__Aim of the exercise__. Copy all the lines of the data that include the word "offsets".

__Information given__.
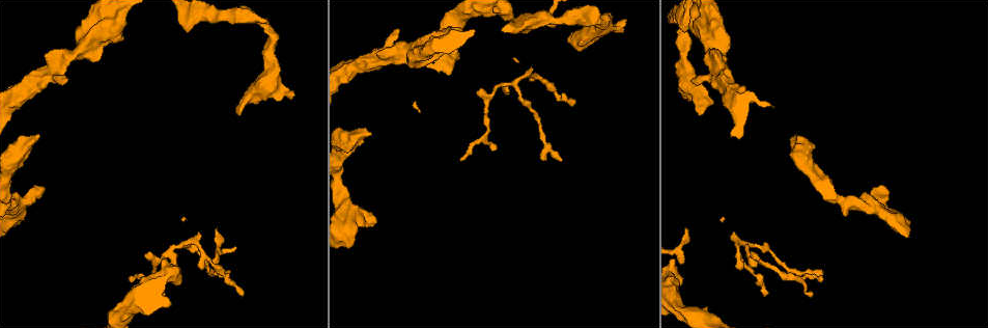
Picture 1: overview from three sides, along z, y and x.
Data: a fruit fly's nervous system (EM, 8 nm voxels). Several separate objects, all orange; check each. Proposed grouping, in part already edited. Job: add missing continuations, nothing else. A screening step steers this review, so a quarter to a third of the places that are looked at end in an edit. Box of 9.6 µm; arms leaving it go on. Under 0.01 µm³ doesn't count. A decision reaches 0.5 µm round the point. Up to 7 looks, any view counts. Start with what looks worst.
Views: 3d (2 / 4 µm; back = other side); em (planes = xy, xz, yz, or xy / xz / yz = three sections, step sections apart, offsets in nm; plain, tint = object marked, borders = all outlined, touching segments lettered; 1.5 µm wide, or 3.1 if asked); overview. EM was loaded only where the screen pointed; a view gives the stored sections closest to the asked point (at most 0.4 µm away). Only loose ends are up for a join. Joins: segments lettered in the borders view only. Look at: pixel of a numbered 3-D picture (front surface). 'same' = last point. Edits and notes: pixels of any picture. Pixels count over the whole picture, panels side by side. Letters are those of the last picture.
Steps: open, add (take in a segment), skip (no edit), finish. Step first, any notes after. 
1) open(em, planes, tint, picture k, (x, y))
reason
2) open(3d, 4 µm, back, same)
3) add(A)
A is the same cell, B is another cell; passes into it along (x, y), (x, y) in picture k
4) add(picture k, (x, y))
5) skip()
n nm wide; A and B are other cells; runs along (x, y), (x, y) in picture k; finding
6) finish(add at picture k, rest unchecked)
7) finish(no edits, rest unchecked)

open(3d, 4 µm, picture 1, (293, 95))
free end

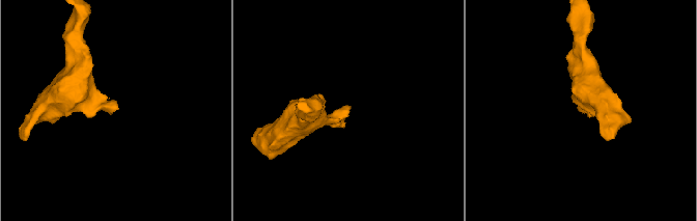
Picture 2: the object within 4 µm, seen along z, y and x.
open(em, planes, borders, picture 2, (348, 108))

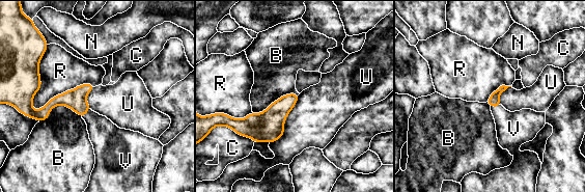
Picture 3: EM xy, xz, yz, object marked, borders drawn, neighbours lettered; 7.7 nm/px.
add(V)
R touches over 500 nm; V is the same cell, B, C, N, R and U are other cells; passes into it along (493, 101), (496, 106), (513, 129) in picture 3; the neuron continues

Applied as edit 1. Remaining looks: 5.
open(em, planes, borders, picture 1, (508, 19))
thick end

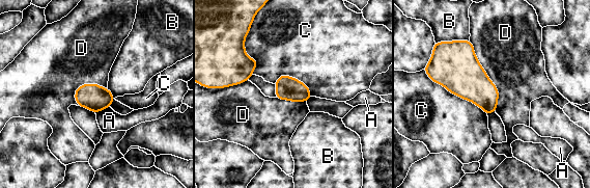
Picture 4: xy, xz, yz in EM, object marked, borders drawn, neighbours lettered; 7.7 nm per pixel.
skip()
A, B, C and D are other cells; border along (469, 39), (498, 90), (496, 111) in picture 4; no lettered segment goes on from it

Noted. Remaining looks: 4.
open(em, planes, borders, picture 1, (228, 271))
thin end

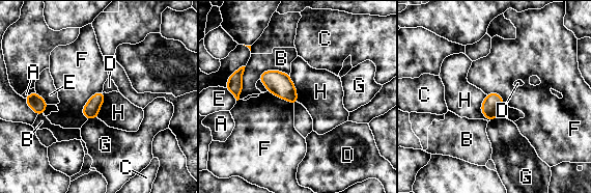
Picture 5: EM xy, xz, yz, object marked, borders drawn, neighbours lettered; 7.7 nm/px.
skip()
130 nm wide; A, B, C, D, E, F, G and H are other cells; border along (102, 91), (85, 104), (87, 119) in picture 5; none of them fits

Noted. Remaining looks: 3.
finish(add at picture 3, rest unchecked)

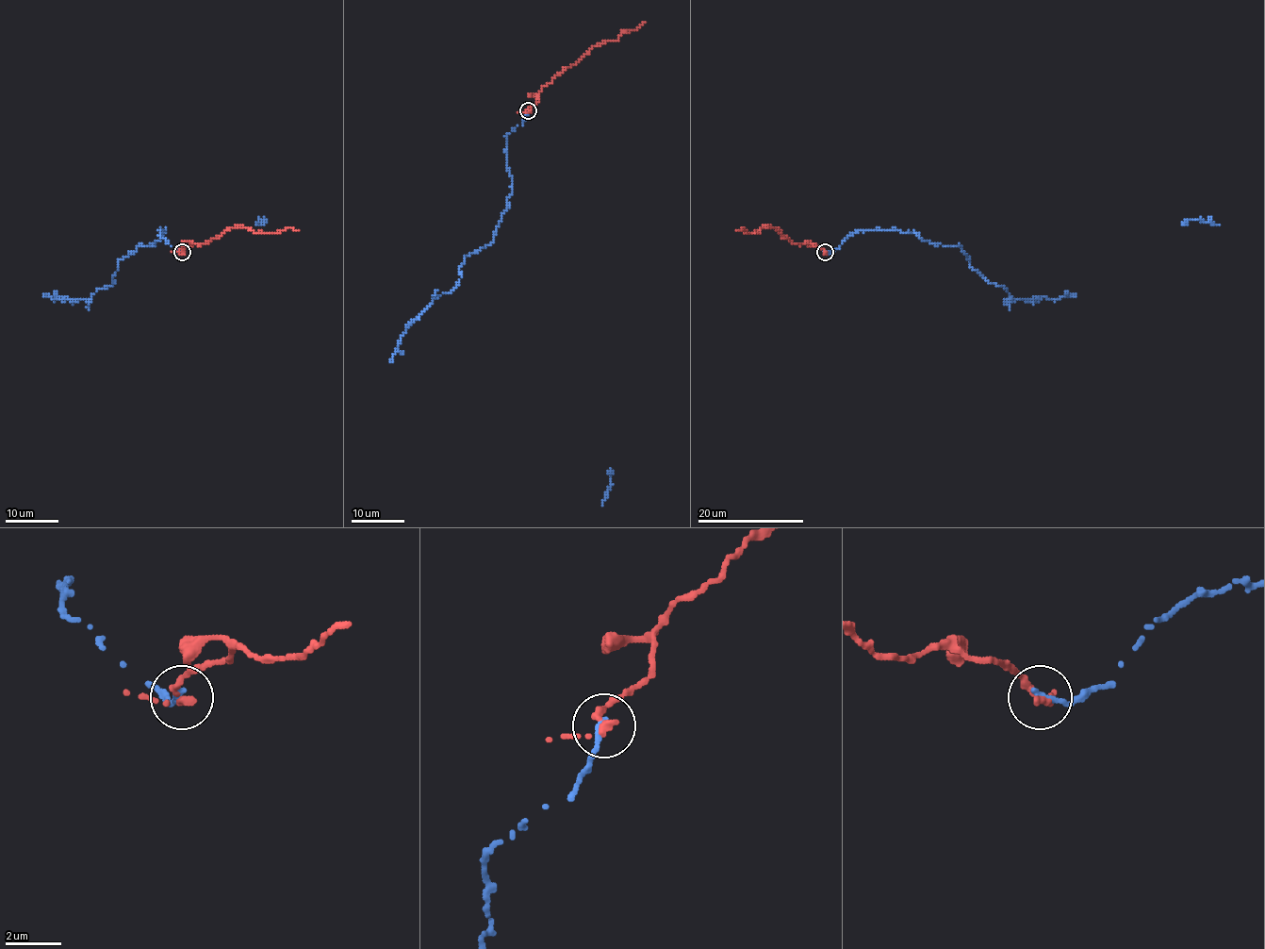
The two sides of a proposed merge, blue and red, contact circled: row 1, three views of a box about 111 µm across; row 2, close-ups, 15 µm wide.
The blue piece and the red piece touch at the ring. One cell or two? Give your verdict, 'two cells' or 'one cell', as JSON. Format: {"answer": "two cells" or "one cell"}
{"answer": "one cell"}

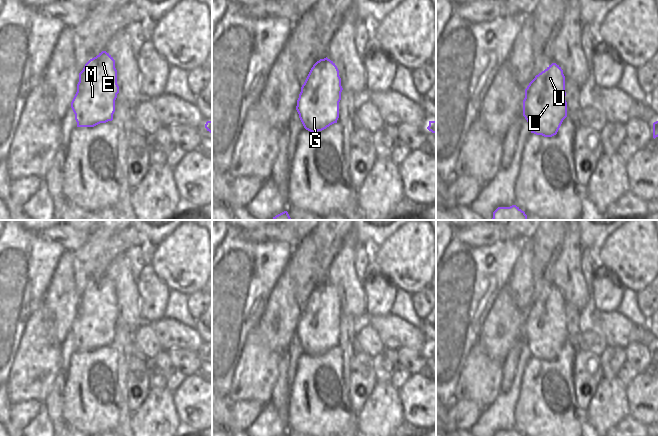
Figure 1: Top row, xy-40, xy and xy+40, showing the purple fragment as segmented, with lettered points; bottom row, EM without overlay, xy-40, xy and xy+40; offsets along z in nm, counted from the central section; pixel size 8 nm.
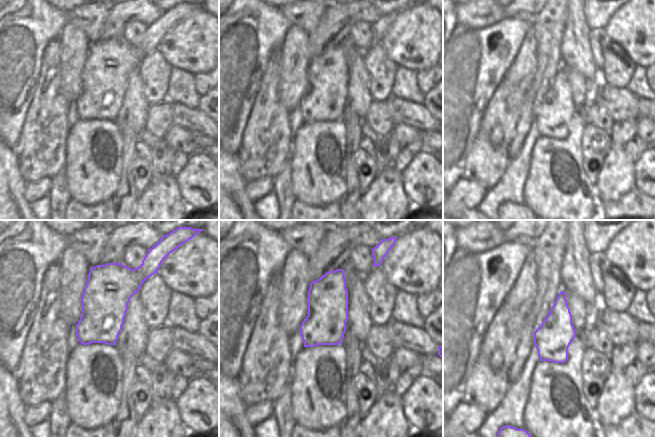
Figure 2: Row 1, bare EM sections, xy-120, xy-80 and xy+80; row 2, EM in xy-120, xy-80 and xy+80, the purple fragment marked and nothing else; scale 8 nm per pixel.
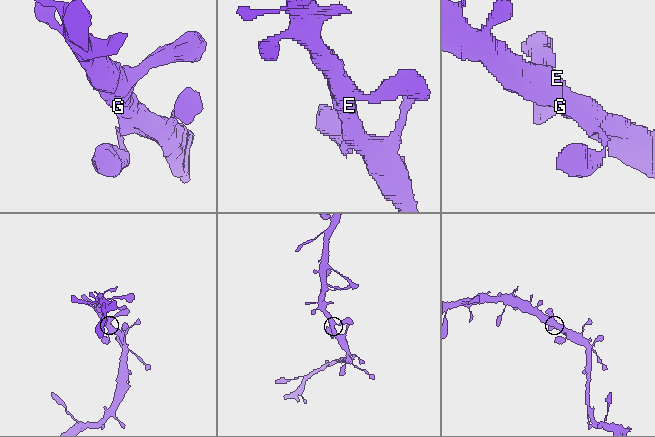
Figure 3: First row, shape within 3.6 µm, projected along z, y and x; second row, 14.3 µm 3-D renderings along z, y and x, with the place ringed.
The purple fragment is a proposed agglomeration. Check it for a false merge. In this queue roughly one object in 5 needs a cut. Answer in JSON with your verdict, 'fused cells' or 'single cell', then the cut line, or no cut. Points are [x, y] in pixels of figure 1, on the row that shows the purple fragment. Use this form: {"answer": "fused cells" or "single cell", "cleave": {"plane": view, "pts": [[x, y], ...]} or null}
{"answer": "single cell", "cleave": null}

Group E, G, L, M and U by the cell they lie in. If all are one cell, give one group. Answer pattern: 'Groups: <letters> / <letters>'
Groups: E G L M U

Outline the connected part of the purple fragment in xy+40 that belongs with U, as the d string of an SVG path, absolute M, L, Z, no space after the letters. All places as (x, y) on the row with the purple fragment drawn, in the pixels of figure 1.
M556 63L535 76L525 89L523 116L531 133L552 137L567 117L565 76Z

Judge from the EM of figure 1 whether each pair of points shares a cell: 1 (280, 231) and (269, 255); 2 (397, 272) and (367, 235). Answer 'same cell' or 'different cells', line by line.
1: different cells
2: different cells

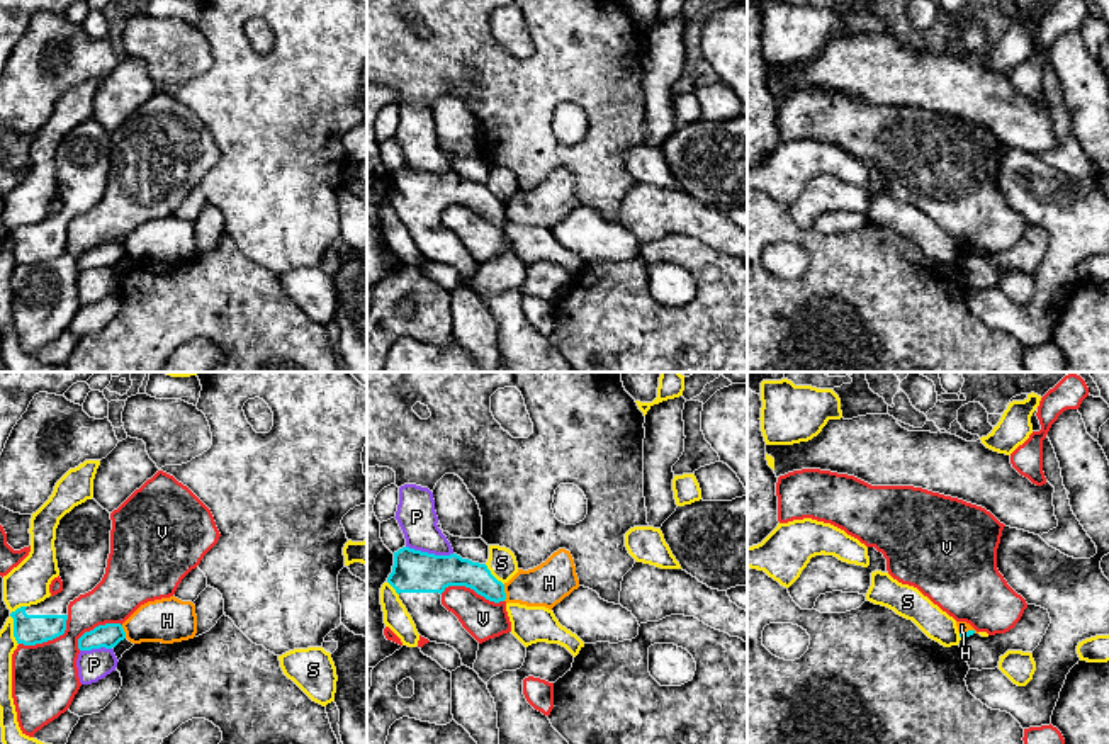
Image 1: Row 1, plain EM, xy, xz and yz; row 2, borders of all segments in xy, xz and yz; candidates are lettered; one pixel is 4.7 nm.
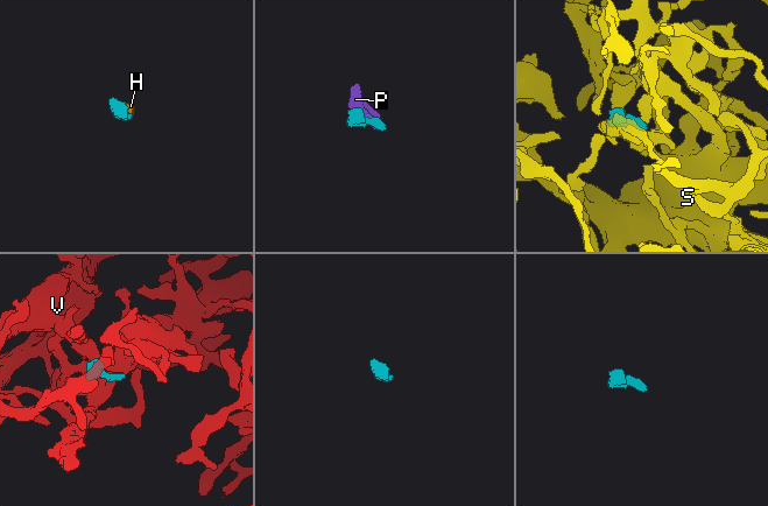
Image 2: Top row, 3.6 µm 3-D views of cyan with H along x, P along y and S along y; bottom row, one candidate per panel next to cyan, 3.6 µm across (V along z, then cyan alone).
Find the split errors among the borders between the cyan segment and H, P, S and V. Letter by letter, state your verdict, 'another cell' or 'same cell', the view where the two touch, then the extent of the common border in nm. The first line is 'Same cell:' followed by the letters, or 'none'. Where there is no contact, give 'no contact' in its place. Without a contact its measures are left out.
Same cell: none
H: another cell; meets cyan in xz; contact 80 nm long
P: another cell; meets cyan in xz; contact 220 nm long
S: another cell; meets cyan in xy; contact 200 nm long
V: another cell; meets cyan in xz; contact 300 nm long

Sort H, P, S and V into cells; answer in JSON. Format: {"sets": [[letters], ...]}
{"sets": [["H"], ["P", "V"], ["S"]]}

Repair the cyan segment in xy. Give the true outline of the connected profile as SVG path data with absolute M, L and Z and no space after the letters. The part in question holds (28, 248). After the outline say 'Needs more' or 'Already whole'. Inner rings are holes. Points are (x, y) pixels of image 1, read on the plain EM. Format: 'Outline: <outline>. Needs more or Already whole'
Outline: M93 117L59 139L54 168L63 211L10 233L17 263L36 265L65 253L68 224L92 211L105 194L110 149L110 132Z. Needs more

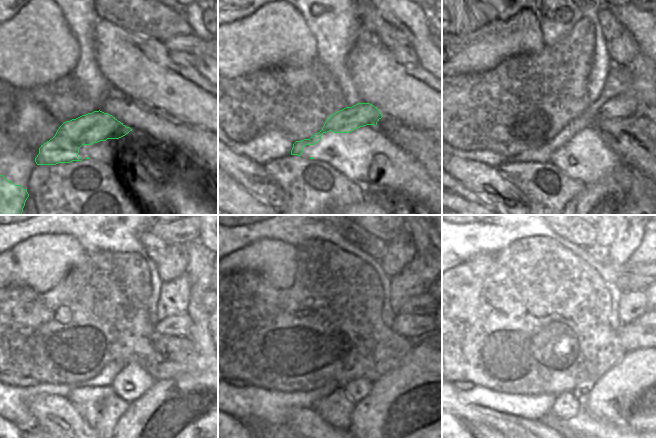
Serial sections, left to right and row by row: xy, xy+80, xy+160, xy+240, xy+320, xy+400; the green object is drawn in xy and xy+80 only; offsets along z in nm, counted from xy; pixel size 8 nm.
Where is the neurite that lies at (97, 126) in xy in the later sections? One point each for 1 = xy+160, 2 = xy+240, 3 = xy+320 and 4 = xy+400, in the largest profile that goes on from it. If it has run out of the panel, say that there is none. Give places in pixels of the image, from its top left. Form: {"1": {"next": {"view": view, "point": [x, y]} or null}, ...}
{"1": {"next": {"view": "xy+160", "point": [626, 104]}}, "2": {"next": {"view": "xy+240", "point": [178, 325]}}, "3": {"next": {"view": "xy+320", "point": [410, 326]}}, "4": {"next": {"view": "xy+400", "point": [645, 320]}}}

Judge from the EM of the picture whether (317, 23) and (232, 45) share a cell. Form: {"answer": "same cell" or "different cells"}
{"answer": "different cells"}

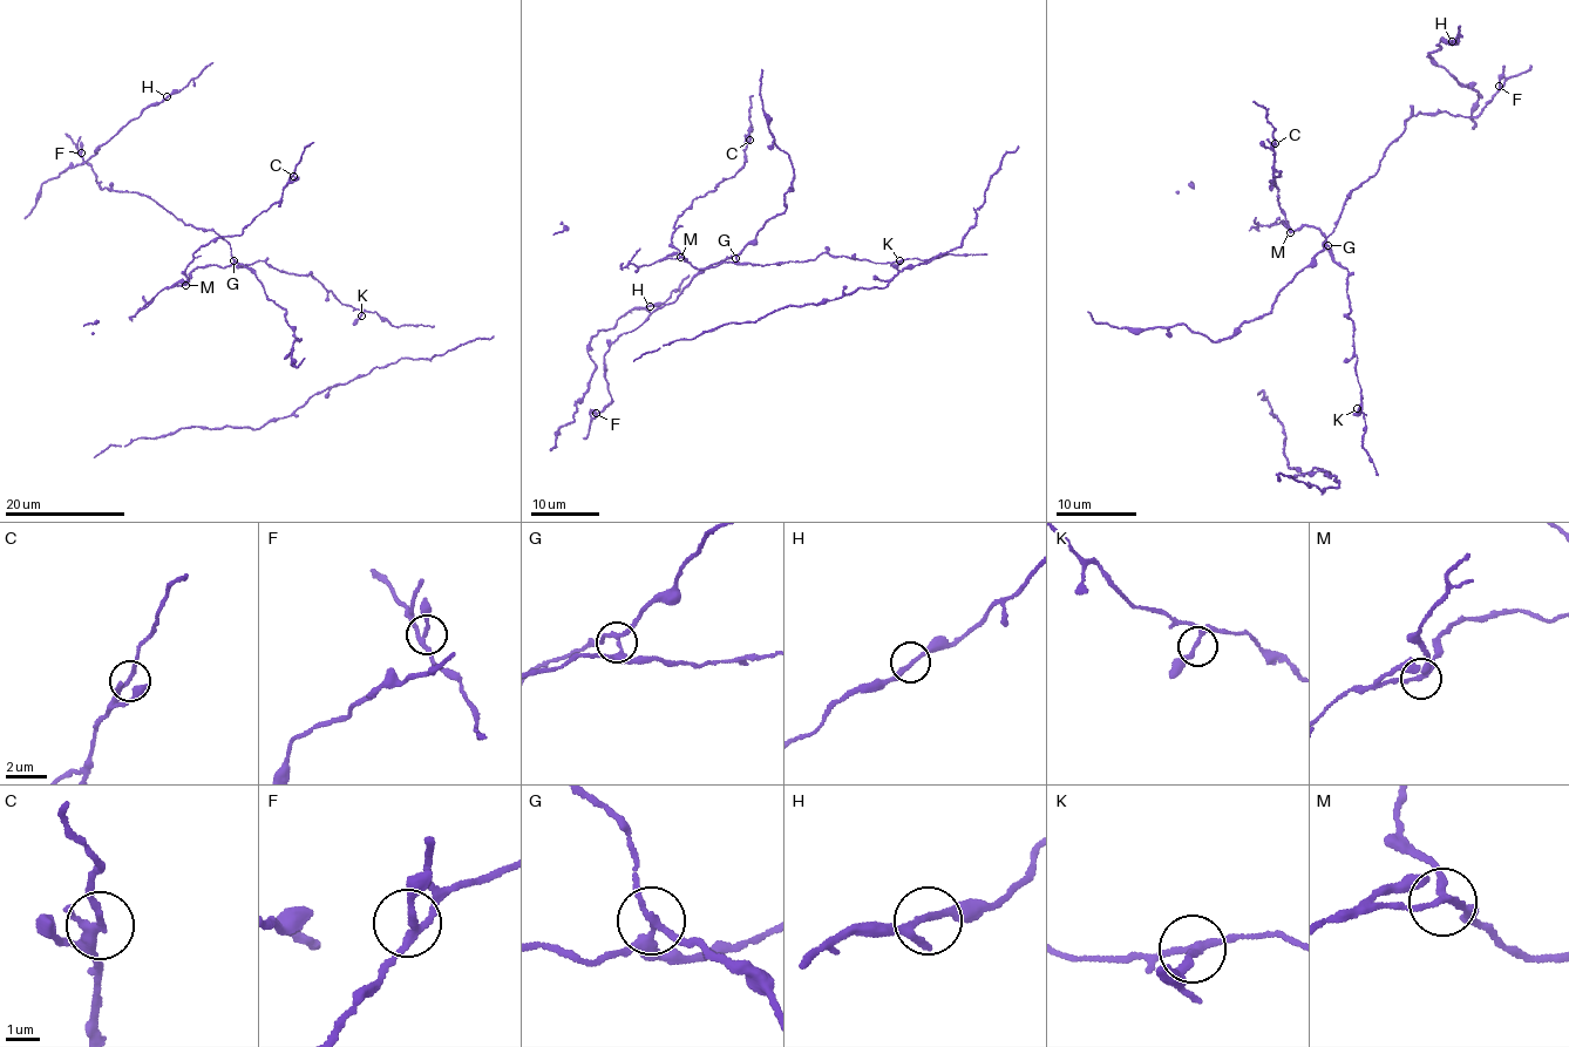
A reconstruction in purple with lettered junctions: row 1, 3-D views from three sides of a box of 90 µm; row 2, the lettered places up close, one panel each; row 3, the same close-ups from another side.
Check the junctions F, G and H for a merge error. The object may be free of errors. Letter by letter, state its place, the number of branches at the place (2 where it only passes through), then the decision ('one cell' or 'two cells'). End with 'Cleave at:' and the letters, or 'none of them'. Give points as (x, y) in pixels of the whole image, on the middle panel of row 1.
F: at (596, 413); 3 branches meet; one cell
G: at (735, 258); 3 branches meet; two cells
H: at (650, 306); 3 branches meet; one cell
Cleave at: G

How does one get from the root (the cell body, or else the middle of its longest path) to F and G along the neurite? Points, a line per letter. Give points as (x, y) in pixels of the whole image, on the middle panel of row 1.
F: (797, 262), (753, 265), (732, 255), (700, 270), (677, 300), (610, 346), (605, 378), (611, 401), (596, 413)
G: (797, 262), (753, 265), (741, 263), (735, 257)

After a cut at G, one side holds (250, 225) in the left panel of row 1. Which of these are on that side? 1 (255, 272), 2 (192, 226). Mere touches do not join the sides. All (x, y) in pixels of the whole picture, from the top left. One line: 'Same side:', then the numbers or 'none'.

__Result of the exercise__.
Views: 3d (2 / 4 µm; back = other side); em (planes = xy, xz, yz, or xy / xz / yz = three sections, step sections apart, offsets in nm; plain, tint = object marked, borders = all outlined, touching segments lettered; 1.5 µm wide, or 3.1 if asked); overview. EM was loaded only where the screen pointed; a view gives the stored sections closest to the asked point (at most 0.4 µm away). Only loose ends are up for a join. Joins: segments lettered in the borders view only. Look at: pixel of a numbered 3-D picture (front surface). 'same' = last point. Edits and notes: pixels of any picture. Pixels count over the whole picture, panels side by side. Letters are those of the last picture.
Figure 1: Top row, xy-40, xy and xy+40, showing the purple fragment as segmented, with lettered points; bottom row, EM without overlay, xy-40, xy and xy+40; offsets along z in nm, counted from the central section; pixel size 8 nm.
Serial sections, left to right and row by row: xy, xy+80, xy+160, xy+240, xy+320, xy+400; the green object is drawn in xy and xy+80 only; offsets along z in nm, counted from xy; pixel size 8 nm.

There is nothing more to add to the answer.